■ DOCUMENT EXTRACT
The race I love to hate. Just getting to the start line is more hassle than I'm prepared to deal with and this year was no different, with the added bonus that the community centre was not open at the expected time, thus causing me to dance around like a moron while I debated giving up my wicked parking spot in favour of driving to the nearest Tim Horton's, or continuing to contribute to future kidney stones.
Once the doors were unlocked, there was registration to deal with. My name had never actually shown up on the "start list" prior so I half expected a problem. Luckily, my packet was there ready to go, but I had to fight for my $15 bus ride which I pre-paid and they didn't acknowledge. After a lot of "the customer is always wrong" sort of BS, I finally got my ticket.
The next part of the pre-race gong-show is my favourite: hand over your precious baby to a man in a cowboy hat to pile up haphazardly with all the other bikes in the back of a cube van. My girl's first scratch was obtained this way last year. But the other choice isn't very good either: park in Paris at the start line and then go back there to get your car at the end of the day. Boo.
So, after spreading my bad attitude around a little more at Paris to Ancaster registration, I got on the shuttle to take me to the start line. This part is tough too, because anything you bring with you on the bus, you'll have to ride with (or so I thought) so layers to stay warm have to be chosen very carefully. Later, I found out that there's actually a "bag truck" to take your stuff back to Ancaster. Doh.
Once on board the bus, I realized I forgot one very important thing: gels. Wow, see this is why you do a "warm up race". So I had to suck it up and ask other cyclists in Paris if they had any to spare. I was lucky enough to round up three this way. They weren't my brand, but beggers can't be choosers, can they. This would later come back to haunt me -- I use Clif Shots, because they're organic and don't have any of the usual chemicals found in energy gels. Turns out while I forgot about the good reasons for making this switch, my body did not and I was feeling very ill for the rest of the day. I got home and passed out for 3.5 hours, woke up, struggled to get some food in me, and then passed out again for a very fitful sleep full of nightmares about rail trails.

■ EXTRACTED RECORDS
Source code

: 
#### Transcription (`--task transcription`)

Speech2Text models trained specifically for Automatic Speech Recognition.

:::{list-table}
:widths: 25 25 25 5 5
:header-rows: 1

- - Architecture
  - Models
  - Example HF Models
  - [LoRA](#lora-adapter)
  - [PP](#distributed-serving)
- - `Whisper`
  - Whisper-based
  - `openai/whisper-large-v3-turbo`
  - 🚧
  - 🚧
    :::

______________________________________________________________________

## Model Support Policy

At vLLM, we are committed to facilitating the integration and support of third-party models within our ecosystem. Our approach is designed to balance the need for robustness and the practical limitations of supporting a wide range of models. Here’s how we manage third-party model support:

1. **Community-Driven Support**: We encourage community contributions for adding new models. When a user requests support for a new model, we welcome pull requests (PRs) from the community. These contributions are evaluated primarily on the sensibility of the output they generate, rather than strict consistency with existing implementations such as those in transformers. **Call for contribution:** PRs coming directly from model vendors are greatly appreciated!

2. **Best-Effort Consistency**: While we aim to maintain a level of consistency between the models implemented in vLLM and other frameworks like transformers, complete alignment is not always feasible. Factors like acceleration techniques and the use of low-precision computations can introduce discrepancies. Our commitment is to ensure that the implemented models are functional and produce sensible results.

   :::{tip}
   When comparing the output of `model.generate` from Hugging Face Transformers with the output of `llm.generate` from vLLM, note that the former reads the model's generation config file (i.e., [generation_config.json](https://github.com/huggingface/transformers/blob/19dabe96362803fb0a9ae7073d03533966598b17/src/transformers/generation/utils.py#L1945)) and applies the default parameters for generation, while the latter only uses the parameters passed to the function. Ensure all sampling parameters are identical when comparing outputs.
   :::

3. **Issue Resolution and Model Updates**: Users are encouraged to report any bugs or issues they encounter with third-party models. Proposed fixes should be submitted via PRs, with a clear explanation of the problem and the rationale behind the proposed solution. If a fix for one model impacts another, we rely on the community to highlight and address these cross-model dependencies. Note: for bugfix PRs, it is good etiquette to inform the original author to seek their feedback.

■ TASK INSTRUCTIONS
(a) Answer these questions about the race account:
(i) How much did the writer pre-pay for the bus ride?
(ii) Who takes the riders' bikes to load them into the back of a cube van?
(iii) How many gels did the writer manage to collect from other cyclists in Paris?
(b) Locate each line of the entries containing the word "that", and copy those lines out in full.

■ ANSWERS TO THE EXERCISE
(a)
(i) $15
(ii) A man in a cowboy hat
(iii) Three

(b)
2. **Best-Effort Consistency**: While we aim to maintain a level of consistency between the models implemented in vLLM and other frameworks like transformers, complete alignment is not always feasible. Factors like acceleration techniques and the use of low-precision computations can introduce discrepancies. Our commitment is to ensure that the implemented models are functional and produce sensible results.
   When comparing the output of `model.generate` from Hugging Face Transformers with the output of `llm.generate` from vLLM, note that the former reads the model's generation config file (i.e., [generation_config.json](https://github.com/huggingface/transformers/blob/19dabe96362803fb0a9ae7073d03533966598b17/src/transformers/generation/utils.py#L1945)) and applies the default parameters for generation, while the latter only uses the parameters passed to the function. Ensure all sampling parameters are identical when comparing outputs.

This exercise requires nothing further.